[Illustration: Louis XVI.]

Résumons-nous: La Révolution Française n'émane point du sentiment religieux; elle est fille du droit et de la justice.

Que répondre d'un autre côté à ceux qui lui reprochent de n'avoir point fait surgir de l'autel de la patrie un Dieu nouveau? Elle n'était point faite pour cela: essentiellement pratique et réaliste, elle s'est attachée aux faits, à la loi, à la réforme des institutions. Son oeuvre fut de déplacer l'axe des sociétés modernes en substituant au règne de la foi l'autorité de la raison.

II

La Révolution en germe dans la cabale.—La franc-maçonnerie.—Les mystiques.—Les inventeurs.

On n'a pas assez tenu compte d'une autre source d'opposition à l'ancien régime théocratique et monarchique: cette source, c'est la science.

Il est bien vrai que la science n'existait guère au moyen âge et même à l'époque de la renaissance des lettres et des arts. On ne découvre, à cette époque, que des systèmes incohérents, vagues, entachés de merveilleux. N'oublions pas toutefois que de l'alchimie s'est dégagée la chimie et que l'astrologie a été l'embryon de l'astronomie.
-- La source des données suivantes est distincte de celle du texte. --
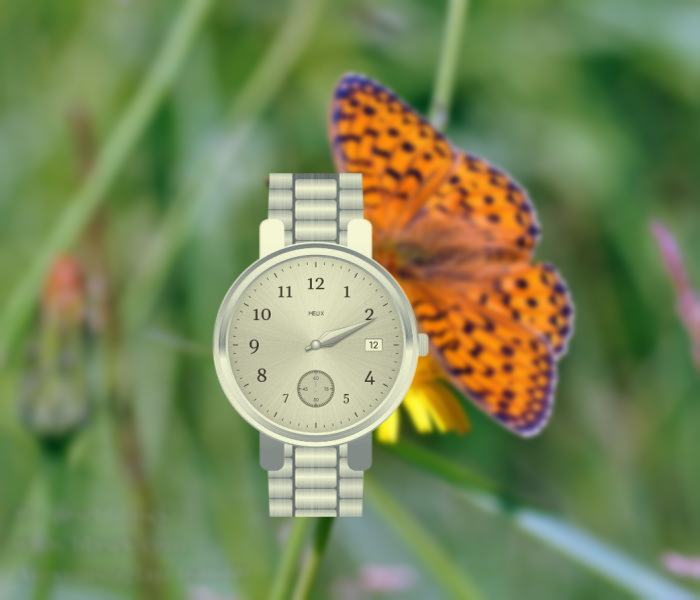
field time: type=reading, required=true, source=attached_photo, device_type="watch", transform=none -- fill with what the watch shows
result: 2:11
L'Église n'avait point en elle-même le principe de la science. L'homme, d'après elle, a été déchu pour avoir voulu savoir; il ne se relève que par l'ignorance volontaire, c'est-à-dire par la soumission de l'esprit à des dogmes révélés et à l'autorité visible des conciles. Une telle doctrine devait logiquement proscrire la libre pensée et frapper d'une réprobation terrible la recherche des lois de la nature. Les oeuvres d'Aristote furent brûlées par la main du bourreau. Condamnée, poursuivie par la justice ecclésiastique et séculière, la science se cacha, rentra sous terre. Enveloppée de formes obscures, bizarres, impénétrables, elle eut ses initiations, ses mystères. Elle se fit société secrète et prit le nom de cabale.
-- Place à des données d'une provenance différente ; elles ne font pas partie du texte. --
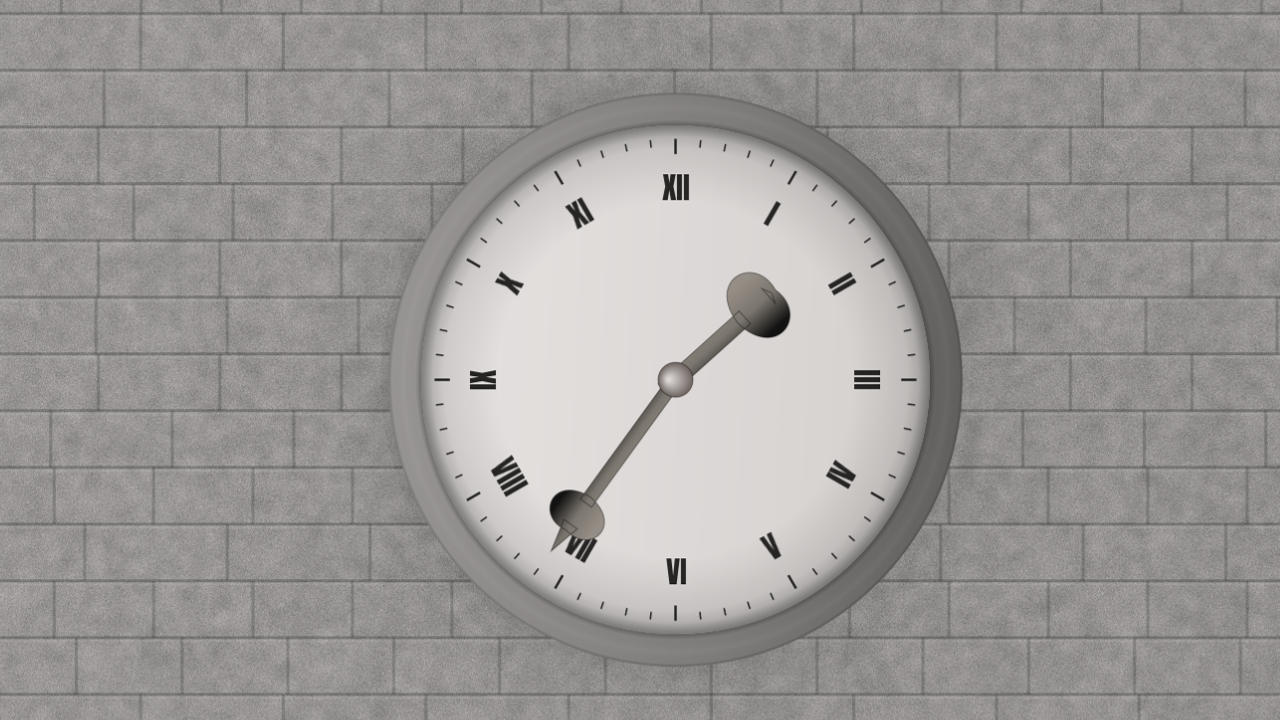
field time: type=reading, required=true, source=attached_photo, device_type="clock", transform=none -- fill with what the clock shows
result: 1:36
La cabale était une contre-Église.

Pour peu qu'on fouille dans les ouvrages des cabalistes (astrologues, alchimistes, magiciens), on découvre les opinions les plus étranges sur l'éternité de la matière, la transmutation des minéraux, l'engendrement des plantes et des animaux par une série de transformations naturelles, la chaîne magnétique des êtres, le tout brouillé dans des rêveries et des mythes dont le secret n'était accessible qu'aux initiés. Pourquoi ces voiles? C'est qu'alors la libre pensée ne se sentait point en sûreté sous les formes vulgaires du langage. Le livre écrit à style découvert courait grand risque d'être condamné aux flammes s'il contenait des opinions équivoques [Note: Témoin celui de Jean Scott qu'Honorius fit brûler]. C'est pour éviter cette menace perpétuelle de destruction que les cabalistes couvrirent opiniâtrement leurs idées d'une obscurité prudente. Ces précautions ne désarmèrent pas la surveillance de l'Église. Elle ne tarda point à découvrir la retraite dans laquelle l'esprit humain s'était réfugié. L'antagonisme de la science et de la foi éclata. Les cabalistes, sans fronder ouvertement l'autorité du dogme ni du mystère, ouvraient aux esprits curieux une voie d'investigations hasardeuses. De là conflit. Et pourtant beaucoup d'ecclésiastiques mordirent, durant le moyen âge, à la pomme des sciences occultes, comme quelques-uns d'entre eux goûtèrent plus tard aux doctrines philosophiques du XVIIIe siècle.